Ketua Umum KONI Jatim menjelaskan bahwa proses rekrutmen atlet yang dilakukan sejauh ini terbagi menjadi empat jalur utama guna menjaring potensi terbaik secara menyeluruh.
“Jadi jalur tersebut meliputi penjaringan melalui kantor kota, pengurus provinsi (Pengprov) cabang olahraga, serta pemantauan bakat individu yang dinilai telah memiliki kemampuan mumpuni di bidangnya,”ungkapnya di Surabaya, Senin (22/6/2026).
Terkait langkah identifikasi rekrutmen internal yang saat ini tengah bergulir di tingkat pengurus daerah, ia mengklarifikasi bahwa hal tersebut murni merupakan inisiatif internal masing-masing dan bukan atas instruksi sepihak dari pengurus inti.
Dalam hal ini KONI Jatim memfokuskan perannya pada pembinaan atlet-atlet yang telah menorehkan prestasi, sementara bagi mereka yang belum mencapai potensi maksimal
akan tetap dibina secara intensif di bawah naungan Pengprov.
“Dalam proses pembinaan ini, tentu ke depan akan diberlakukan sistem promosi dan degradasi (prom-deg) yang berjalan secara berkesinambungan.
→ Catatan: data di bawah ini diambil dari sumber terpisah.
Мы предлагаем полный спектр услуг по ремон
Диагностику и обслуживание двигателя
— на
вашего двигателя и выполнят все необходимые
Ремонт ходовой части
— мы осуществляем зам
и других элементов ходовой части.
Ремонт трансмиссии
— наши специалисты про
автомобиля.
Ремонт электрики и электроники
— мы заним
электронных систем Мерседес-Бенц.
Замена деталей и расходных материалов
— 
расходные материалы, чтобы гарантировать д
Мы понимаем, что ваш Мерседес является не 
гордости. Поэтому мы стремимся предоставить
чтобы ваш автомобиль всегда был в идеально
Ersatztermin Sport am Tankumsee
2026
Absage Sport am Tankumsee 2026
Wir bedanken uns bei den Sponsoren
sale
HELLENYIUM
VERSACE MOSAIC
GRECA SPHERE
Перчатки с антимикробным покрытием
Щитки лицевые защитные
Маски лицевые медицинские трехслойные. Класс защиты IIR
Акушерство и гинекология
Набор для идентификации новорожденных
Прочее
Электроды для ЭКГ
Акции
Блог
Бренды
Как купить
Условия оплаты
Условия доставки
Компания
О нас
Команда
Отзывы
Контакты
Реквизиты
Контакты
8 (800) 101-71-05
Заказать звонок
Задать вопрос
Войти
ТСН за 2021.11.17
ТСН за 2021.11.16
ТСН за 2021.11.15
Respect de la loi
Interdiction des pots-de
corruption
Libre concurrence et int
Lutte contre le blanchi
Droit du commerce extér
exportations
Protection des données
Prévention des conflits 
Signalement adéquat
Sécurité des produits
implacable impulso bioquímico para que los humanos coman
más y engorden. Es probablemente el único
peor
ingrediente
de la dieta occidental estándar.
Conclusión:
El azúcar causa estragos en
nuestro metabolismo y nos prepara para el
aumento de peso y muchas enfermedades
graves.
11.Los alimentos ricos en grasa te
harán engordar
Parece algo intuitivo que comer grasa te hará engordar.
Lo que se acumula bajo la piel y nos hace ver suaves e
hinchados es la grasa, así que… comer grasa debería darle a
Namun, ujung dari seluruh proses ini adalah bagaimana kita mampu mengamankan prestasi yang jauh lebih baik daripada penyelenggaraan PON sebelum-sebelumnya,” tegas Nabil.
Optimisme jajaran pengurus KONI Jatim didasarkan pada indikator pemantauan yang terukur. Keberadaan kompetisi berkala yang diselenggarakan oleh Pengprov serta keaktifan kegiatan olahraga di setiap daerah menjadi jaminan bahwa roda regenerasi atlet tidak mengalami kevakuman.
Dinamika aktivitas olahraga di tingkat daerah ini membuktikan bahwa kantong-kantong potensi atlet berprestasi tersebar luas dan selalu hidup.
Langkah strategis berikutnya yang akan segera diimplementasikan adalah pelaksanaan tes prestasi secara berkala guna menguji kesiapan atlet sebelum berhadapan dengan kontingen dari provinsi lain. Selain fokus pada performa fisik dan teknis atlet di lapangan, program akselerasi atau percepatan pembinaan juga menjadi prioritas utama manajemen.
Guna mendukung percepatan prestasi tersebut, KONI Jatim direncanakan akan segera melakukan koordinasi intensif dengan Ketua IMSI. Kerja sama strategis ini difokuskan pada penguatan kapasitas, kualifikasi, serta kompetensi para pelatih yang memegang peranan krusial dalam mencetak atlet-atlet juara.(way/aje)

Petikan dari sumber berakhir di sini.